→ What you have to do:
Go through the records below and show every line with the string "results".

- - -

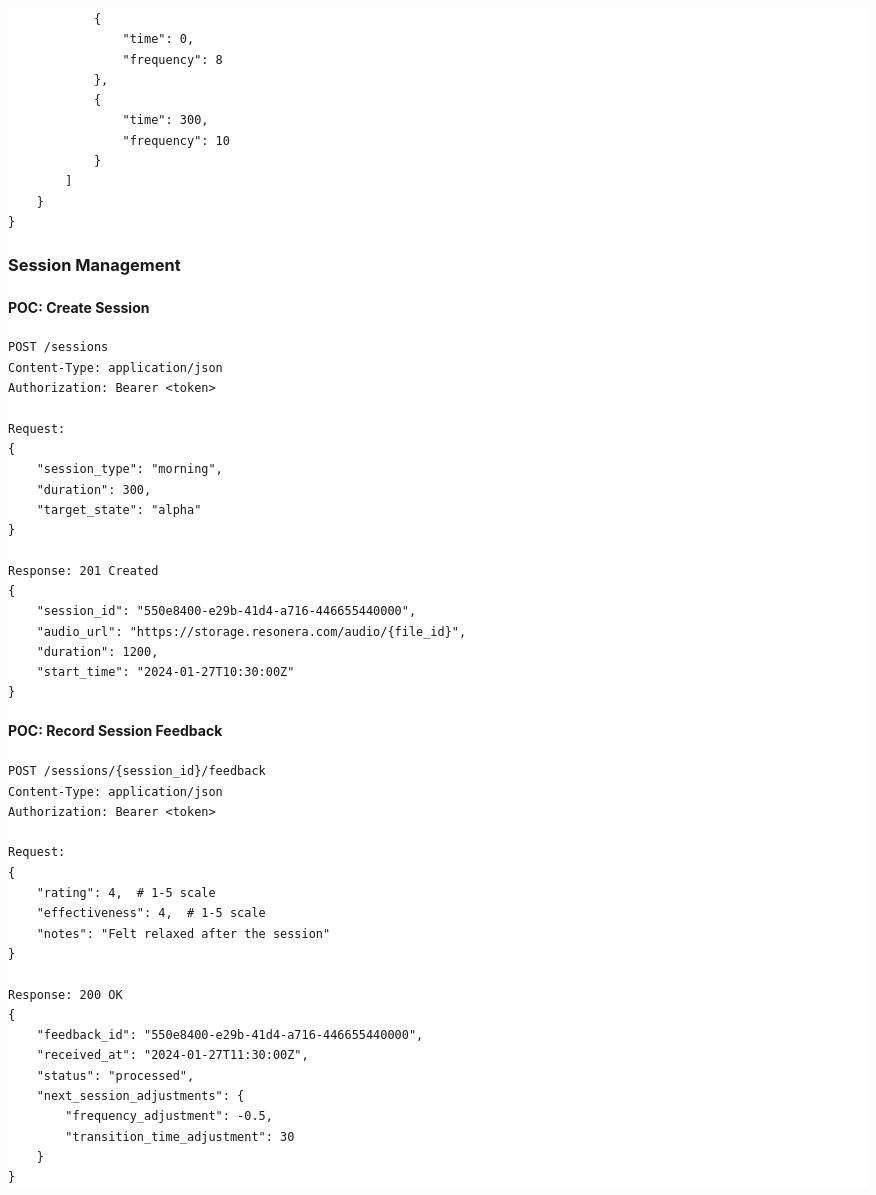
 ```http
            {
                "time": 0,
                "frequency": 8
            },
            {
                "time": 300,
                "frequency": 10
            }
        ]
    }
}
```

### Session Management

#### POC: Create Session
```http
POST /sessions
Content-Type: application/json
Authorization: Bearer <token>

Request:
{
    "session_type": "morning",
    "duration": 300,
    "target_state": "alpha"
}

Response: 201 Created
{
    "session_id": "550e8400-e29b-41d4-a716-446655440000",
    "audio_url": "https://storage.resonera.com/audio/{file_id}",
    "duration": 1200,
    "start_time": "2024-01-27T10:30:00Z"
}
```

#### POC: Record Session Feedback
```http
POST /sessions/{session_id}/feedback
Content-Type: application/json
Authorization: Bearer <token>

Request:
{
    "rating": 4,  # 1-5 scale
    "effectiveness": 4,  # 1-5 scale
    "notes": "Felt relaxed after the session"
}

Response: 200 OK
{
    "feedback_id": "550e8400-e29b-41d4-a716-446655440000",
    "received_at": "2024-01-27T11:30:00Z",
    "status": "processed",
    "next_session_adjustments": {
        "frequency_adjustment": -0.5,
        "transition_time_adjustment": 30
    }
}
```
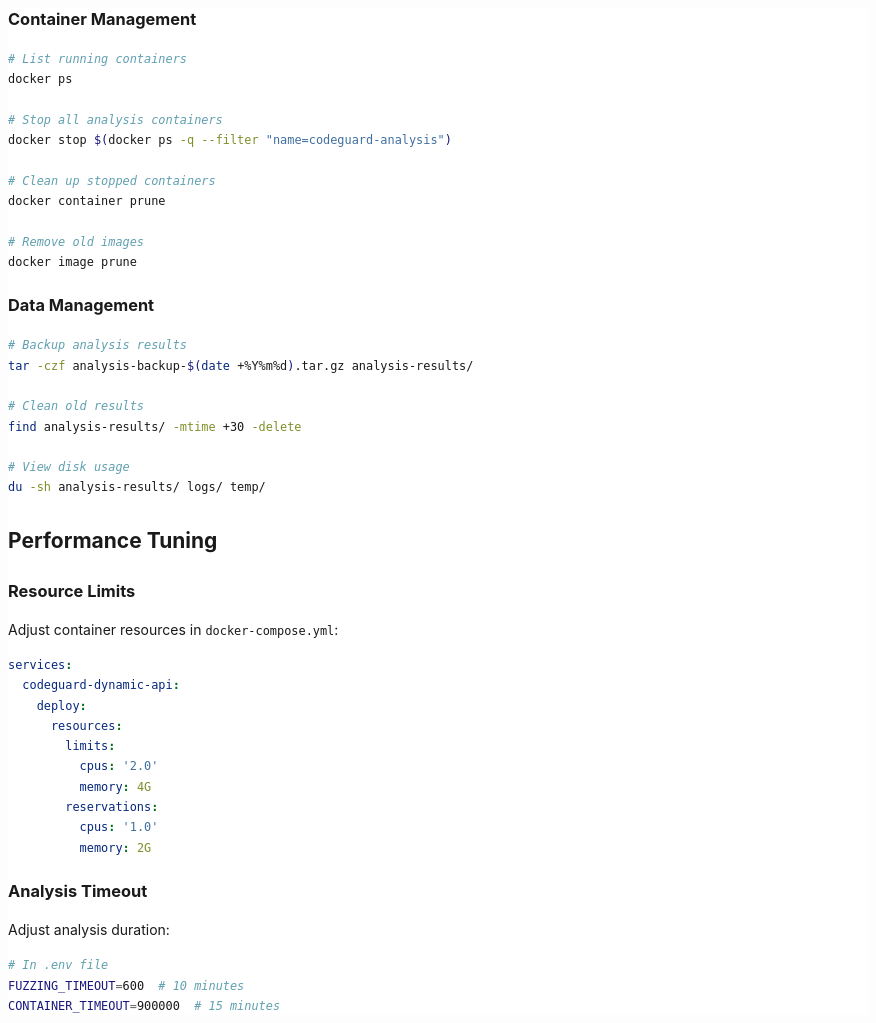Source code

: ### Container Management

```bash
# List running containers
docker ps

# Stop all analysis containers
docker stop $(docker ps -q --filter "name=codeguard-analysis")

# Clean up stopped containers
docker container prune

# Remove old images
docker image prune
```

### Data Management

```bash
# Backup analysis results
tar -czf analysis-backup-$(date +%Y%m%d).tar.gz analysis-results/

# Clean old results
find analysis-results/ -mtime +30 -delete

# View disk usage
du -sh analysis-results/ logs/ temp/
```

## Performance Tuning

### Resource Limits

Adjust container resources in `docker-compose.yml`:

```yaml
services:
  codeguard-dynamic-api:
    deploy:
      resources:
        limits:
          cpus: '2.0'
          memory: 4G
        reservations:
          cpus: '1.0'
          memory: 2G
```

### Analysis Timeout

Adjust analysis duration:

```bash
# In .env file
FUZZING_TIMEOUT=600  # 10 minutes
CONTAINER_TIMEOUT=900000  # 15 minutes
```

- - -

→ Finished exercise:
# Backup analysis results
tar -czf analysis-backup-$(date +%Y%m%d).tar.gz analysis-results/
# Clean old results
find analysis-results/ -mtime +30 -delete
du -sh analysis-results/ logs/ temp/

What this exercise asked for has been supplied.